Politics

A troll tried to attack trans lawmaker Danica Roem online. It completely backfired on him.

Del. Danica Roem at a 2017 White House protest
Del. Danica Roem at a 2017 White House protestPhoto: Ted Eytan/via Wiki

America’s first transgender state lawmaker turned a hateful message she received into a fundraising opportunity and the internet is rallying behind her, donating thousands in the first few minutes.

A troll going by “Joe” sent Virginia Delegate Danica Roem (D) a transphobic message on Twitter, and it backfired terribly.

Related: Trans politician Danica Roem got the Equal Rights Amendment tattooed to her arm

“No such thing as trans gender,” wrote Joe. “Only delusional people with mental disorders.”

These sorts of messages – short and mean with spelling and grammar errors – are common for transgender people who get any prominence online and Roem has undoubtedly received messages like Joe’s before.

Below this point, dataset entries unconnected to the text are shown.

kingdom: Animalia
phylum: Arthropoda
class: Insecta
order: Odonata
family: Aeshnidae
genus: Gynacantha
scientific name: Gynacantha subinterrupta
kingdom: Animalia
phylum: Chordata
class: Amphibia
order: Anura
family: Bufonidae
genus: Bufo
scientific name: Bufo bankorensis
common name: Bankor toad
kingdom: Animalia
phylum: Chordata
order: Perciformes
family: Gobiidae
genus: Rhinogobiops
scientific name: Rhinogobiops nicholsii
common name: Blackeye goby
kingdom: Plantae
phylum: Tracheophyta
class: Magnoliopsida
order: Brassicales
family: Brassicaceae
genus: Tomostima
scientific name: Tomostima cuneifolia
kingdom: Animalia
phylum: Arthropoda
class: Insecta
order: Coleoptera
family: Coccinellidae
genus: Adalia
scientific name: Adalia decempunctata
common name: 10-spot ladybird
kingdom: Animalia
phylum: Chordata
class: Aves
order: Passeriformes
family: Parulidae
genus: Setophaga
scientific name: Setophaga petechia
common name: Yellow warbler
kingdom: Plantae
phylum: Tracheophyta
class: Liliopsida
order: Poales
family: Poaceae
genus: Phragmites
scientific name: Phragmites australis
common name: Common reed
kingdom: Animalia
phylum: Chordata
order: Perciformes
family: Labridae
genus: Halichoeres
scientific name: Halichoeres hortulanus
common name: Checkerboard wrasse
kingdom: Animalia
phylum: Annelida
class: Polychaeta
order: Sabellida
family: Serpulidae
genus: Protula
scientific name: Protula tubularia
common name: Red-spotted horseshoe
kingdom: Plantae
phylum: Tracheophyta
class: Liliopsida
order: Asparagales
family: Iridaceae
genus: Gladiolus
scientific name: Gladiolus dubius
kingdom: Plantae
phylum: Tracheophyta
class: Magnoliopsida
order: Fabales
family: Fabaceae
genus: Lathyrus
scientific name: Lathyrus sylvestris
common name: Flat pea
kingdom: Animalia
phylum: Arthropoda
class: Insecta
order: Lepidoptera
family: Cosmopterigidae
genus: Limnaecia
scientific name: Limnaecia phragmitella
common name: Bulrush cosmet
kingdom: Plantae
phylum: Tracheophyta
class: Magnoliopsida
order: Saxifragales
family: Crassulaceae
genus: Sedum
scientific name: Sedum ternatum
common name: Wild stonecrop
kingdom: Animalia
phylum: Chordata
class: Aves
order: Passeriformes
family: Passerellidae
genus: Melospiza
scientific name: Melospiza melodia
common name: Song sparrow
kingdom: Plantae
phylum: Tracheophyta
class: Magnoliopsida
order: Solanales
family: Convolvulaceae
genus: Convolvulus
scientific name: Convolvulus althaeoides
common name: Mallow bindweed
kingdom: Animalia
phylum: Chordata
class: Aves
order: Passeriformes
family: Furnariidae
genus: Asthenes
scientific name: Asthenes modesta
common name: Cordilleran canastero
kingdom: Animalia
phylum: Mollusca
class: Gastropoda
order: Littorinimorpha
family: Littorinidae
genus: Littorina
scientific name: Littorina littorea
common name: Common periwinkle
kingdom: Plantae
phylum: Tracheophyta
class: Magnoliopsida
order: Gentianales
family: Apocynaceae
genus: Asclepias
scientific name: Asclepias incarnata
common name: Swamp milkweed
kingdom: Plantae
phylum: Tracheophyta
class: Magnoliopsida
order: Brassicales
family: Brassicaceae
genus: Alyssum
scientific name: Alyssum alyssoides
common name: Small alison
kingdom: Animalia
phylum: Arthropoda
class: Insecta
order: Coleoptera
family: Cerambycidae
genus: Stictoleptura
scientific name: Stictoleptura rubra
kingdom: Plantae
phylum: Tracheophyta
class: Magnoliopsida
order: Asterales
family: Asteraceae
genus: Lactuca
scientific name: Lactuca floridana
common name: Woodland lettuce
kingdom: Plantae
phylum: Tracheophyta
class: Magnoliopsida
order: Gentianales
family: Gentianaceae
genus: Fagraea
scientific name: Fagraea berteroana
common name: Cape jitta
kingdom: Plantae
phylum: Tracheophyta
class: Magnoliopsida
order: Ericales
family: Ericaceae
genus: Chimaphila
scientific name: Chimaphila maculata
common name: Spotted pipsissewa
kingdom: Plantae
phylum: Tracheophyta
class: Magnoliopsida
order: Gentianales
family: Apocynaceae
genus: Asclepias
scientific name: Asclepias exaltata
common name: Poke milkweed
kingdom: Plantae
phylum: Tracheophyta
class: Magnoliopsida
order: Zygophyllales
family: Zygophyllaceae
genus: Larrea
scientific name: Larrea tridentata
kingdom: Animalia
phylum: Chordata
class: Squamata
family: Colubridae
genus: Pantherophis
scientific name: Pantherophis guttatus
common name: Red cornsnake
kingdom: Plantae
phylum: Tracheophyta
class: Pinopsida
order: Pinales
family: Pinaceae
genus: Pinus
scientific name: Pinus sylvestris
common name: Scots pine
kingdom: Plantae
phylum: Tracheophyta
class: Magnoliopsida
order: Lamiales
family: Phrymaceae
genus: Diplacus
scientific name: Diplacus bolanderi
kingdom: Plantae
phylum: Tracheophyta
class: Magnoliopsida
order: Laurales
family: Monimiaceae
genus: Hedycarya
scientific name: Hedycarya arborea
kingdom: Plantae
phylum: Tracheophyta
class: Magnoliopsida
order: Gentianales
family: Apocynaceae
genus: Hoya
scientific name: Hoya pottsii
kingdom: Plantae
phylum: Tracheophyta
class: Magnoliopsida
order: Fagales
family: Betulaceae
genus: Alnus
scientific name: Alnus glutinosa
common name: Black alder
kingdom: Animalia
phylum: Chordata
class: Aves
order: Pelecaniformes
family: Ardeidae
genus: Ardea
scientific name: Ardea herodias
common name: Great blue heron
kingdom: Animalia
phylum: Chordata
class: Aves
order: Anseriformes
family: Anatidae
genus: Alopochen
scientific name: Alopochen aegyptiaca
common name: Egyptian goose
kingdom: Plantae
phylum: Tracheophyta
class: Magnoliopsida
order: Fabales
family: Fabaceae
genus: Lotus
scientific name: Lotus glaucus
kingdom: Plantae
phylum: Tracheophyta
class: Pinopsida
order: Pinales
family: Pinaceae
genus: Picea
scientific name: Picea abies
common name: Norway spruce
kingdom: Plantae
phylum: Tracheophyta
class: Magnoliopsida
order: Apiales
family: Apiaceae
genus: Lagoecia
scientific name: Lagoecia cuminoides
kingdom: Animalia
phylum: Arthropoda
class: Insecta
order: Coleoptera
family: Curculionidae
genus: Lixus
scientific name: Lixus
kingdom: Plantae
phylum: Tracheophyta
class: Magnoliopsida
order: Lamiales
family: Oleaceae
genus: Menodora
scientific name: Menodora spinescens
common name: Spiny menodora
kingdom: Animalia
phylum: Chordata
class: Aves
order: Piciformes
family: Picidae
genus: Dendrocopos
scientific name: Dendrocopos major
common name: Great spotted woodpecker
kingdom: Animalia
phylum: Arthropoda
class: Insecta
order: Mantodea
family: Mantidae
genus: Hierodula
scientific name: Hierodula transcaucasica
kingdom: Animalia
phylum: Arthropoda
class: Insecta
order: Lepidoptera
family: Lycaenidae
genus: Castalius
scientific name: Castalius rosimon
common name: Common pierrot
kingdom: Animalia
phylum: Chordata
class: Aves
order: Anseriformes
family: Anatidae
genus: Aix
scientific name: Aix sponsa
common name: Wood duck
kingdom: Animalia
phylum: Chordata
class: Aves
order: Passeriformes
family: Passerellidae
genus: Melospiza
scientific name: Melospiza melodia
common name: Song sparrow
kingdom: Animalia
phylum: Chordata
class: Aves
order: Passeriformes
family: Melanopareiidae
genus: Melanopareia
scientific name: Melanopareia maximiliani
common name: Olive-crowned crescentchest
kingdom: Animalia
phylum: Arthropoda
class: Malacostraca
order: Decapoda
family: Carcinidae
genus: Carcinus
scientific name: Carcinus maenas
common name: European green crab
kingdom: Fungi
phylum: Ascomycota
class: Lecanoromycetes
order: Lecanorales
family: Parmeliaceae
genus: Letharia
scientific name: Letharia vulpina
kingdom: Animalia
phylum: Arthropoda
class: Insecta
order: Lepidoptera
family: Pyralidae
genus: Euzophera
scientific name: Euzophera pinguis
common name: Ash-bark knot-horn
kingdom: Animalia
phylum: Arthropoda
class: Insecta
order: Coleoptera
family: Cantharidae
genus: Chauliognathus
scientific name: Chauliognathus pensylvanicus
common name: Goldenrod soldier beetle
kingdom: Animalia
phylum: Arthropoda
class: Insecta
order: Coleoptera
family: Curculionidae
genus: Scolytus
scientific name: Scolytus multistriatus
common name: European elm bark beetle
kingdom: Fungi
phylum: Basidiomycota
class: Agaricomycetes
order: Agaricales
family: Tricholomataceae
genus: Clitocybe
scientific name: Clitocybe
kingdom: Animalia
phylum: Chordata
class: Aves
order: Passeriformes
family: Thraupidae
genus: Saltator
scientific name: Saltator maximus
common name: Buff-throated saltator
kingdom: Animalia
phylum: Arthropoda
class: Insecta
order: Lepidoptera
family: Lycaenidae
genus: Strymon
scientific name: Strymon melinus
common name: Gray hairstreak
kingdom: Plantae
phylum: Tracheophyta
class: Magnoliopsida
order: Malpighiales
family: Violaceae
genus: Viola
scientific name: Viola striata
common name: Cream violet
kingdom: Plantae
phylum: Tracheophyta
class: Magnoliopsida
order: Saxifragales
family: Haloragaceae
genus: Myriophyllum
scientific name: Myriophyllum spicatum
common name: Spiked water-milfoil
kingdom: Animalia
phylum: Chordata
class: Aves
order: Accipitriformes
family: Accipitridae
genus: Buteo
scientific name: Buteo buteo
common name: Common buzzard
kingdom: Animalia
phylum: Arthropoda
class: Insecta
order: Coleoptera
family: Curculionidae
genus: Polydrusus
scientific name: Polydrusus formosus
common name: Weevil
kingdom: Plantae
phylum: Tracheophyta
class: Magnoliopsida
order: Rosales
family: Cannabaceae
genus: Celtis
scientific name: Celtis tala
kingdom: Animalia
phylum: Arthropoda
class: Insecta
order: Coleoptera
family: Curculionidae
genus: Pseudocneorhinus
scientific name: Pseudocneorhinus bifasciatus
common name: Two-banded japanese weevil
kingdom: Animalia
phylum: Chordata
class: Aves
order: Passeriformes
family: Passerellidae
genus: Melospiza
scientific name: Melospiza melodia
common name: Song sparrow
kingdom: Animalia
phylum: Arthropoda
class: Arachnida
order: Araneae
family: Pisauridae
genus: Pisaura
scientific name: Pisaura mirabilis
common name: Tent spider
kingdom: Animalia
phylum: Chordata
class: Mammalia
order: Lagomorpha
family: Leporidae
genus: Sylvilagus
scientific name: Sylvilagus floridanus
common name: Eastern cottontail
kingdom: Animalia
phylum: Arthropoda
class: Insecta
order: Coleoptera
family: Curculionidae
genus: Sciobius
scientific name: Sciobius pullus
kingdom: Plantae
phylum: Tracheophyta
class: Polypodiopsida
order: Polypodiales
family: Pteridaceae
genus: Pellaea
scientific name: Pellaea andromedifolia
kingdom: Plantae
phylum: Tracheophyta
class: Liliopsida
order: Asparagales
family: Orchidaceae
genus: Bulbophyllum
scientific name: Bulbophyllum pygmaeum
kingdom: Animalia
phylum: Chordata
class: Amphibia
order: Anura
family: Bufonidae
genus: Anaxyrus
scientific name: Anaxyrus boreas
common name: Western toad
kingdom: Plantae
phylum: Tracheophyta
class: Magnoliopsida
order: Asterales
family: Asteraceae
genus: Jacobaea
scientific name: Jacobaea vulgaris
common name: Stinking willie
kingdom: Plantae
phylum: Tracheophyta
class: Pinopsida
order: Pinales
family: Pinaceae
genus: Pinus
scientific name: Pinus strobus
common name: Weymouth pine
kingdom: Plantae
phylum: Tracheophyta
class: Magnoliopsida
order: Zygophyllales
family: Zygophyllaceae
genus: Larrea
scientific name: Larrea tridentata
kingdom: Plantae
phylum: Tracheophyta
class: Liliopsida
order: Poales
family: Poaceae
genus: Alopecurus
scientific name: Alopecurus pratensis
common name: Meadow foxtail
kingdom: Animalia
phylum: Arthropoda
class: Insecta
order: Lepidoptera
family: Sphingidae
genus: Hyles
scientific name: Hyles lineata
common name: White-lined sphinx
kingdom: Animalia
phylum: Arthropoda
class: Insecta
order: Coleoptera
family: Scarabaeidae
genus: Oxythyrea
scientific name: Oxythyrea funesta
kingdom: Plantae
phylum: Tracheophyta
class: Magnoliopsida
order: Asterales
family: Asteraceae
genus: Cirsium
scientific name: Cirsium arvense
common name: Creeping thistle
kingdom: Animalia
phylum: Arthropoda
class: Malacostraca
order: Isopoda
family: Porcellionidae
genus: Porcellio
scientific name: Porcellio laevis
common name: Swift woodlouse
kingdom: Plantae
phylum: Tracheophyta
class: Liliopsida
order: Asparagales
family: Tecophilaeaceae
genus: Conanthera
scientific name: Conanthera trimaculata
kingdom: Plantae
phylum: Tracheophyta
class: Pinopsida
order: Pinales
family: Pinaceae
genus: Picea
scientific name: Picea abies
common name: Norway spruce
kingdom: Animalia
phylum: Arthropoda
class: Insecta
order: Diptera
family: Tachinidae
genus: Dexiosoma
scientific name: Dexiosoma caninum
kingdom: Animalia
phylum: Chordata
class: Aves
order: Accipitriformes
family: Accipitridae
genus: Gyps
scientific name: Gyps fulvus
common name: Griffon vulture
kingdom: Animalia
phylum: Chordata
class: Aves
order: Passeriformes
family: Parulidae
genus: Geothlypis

But this time, she didn’t just delete it and move on. She wrote Joe a polite response and thanked him.

“Dear Joe,” Roem wrote. “Thank you so much for your message – not for the message itself but for your decision to send it to me because I’m going to screenshot our conversation thread here, post it to my Twitter page and use it to raise money for my re-election campaign.”

“I would tell you to feel free to contribute too but, really, in so many ways, you already have,” she concluded.

She posted a screenshot with a link to donate to her campaign.

She tweeted the link and the screenshot at 9:03 on Wednesday, June 16. In less than two hours, she had already raised over $2129 from Joe’s message.

She also got messages of support on Twitter.

In 2017, Roem became the first out transgender person to be elected to and serve in a state legislature after she ran what was called a “smart, issues-driven campaign focused on improving the lives of her neighbors.”

She’s still focusing on local issues her constituents care about; her campaign contributions page and her social media profiles all mention her work to “fix Route 28,” which runs through her district in Virginia.